Shukla adalah seorang pria dari keluarga Brahmin yang masih bangga dengan status keluarganya. Padahal saat ini kedudukan Brahmin di masyarakat sudah tidak sekuat dulu lagi. Kenyataanya, Shukla hanya seorang sopir kendaraan umum sejenis bemo atau bajaj di Indonesia. Ia tidak pernah menjalin hubungan dengan perempuan sampai ia dijodohkan oleh ibunya dengan seorang wanita, Lakshmi. Semuanya ternyata tidak terjadi seperti yang ia harapkan. Hidupnya yang masih tinggal seatap dengan orang tuanya, hingga sosok istri barunya Lakshmi yang jarang sekali bahkan hampir tidak pernah berbicara kepadanya, menjadi beban pikirannya. Saat-saat yang seharusnya bahagia menjadi rintangan yang terjal.

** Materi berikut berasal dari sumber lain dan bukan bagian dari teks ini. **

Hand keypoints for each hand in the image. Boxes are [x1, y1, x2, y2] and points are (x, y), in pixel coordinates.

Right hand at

Rabu (6/12) itu menjadi hari yang spesial bagi Jatla Siddhartha. Sutradara Love and Shukla ini hadir dalam pemutaran filmnya di Indonesia pada perhelatan Jogja-NETPAC Asian Film Festival ke-12. Jatla menceritakan inspirasi dari film Love and Shukla kepada penonton secara jujur. “Film saya ini terinspirasi dari hidup saya sendiri, ibu saya juga seperti itu, semua hal ditentukan sama dia , semua hal,” jawabannya disambut tawa penonton yang hadir. Kemudian Jatla menceritakan tentang campur tangan orang tua dalam pernikahan anaknya yang saat ini masih terlalu banyak. Topik ini amat menggelitik karena di Indonesia juga tak jarang ditemukan kasus serupa.

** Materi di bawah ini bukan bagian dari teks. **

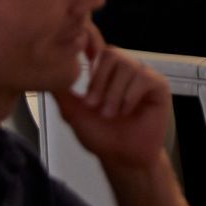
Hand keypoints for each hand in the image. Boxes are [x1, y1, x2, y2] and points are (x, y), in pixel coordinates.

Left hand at [51, 27, 172, 173]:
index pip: (98, 47)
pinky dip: (130, 96)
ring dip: (114, 94)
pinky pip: (143, 78)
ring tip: (110, 113)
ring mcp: (143, 76)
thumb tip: (46, 72)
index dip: (91, 50)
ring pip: (127, 66)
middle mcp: (125, 70)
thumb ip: (62, 92)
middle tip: (93, 105)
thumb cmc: (101, 136)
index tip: (82, 66)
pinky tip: (126, 110)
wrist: (122, 158)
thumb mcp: (73, 113)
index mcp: (107, 72)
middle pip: (111, 54)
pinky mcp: (158, 86)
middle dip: (99, 82)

“Film ini dibuat dengan terbatasnya biaya dan peralatan yang ada, tetapi berhasil kita usahakan dengan maksimal,” jelasnya lagi. Melihat banyak aspek dari film Love and Shukla seakan nyata terjadi, salah satu penonton bertanya mengenai kebenaran itu. Salah satunya tentang kehidupan keluarga Brahmin di India. “Yah seperti misalnya keluarga Brahmin dari Shukla, beberapa memang masih seperti itu, berpikir mereka itu berbeda, yang terbaik, justru itu yang membuat kejatuhan mereka,” jelas Jatla menanggapi pertanyaan penonton. Ia berpendapat bahwa seharusnya semua manusia sama, bahwa semua kebanggaan itu seharusnya hanya ada ratusan tahun lalu.

Ungkapan syukur dan terima kasih tak henti disampaikan Jatla Siddhartha kepada Indonesia dan JAFF atas diputarnya salah satu karya terbaiknya yang mendapatkan pujian para penonton pertamanya di Indonesia. “Ini pertama kali saya ke Indonesia, sudah lama saya ingin ke sini. Menjadi lebih spesial lagi karena Love and Shukla juga diputar dan mendapatkan respons positif sekali di Jogja-NETPAC Asian Film Festival,” jabarnya lugas.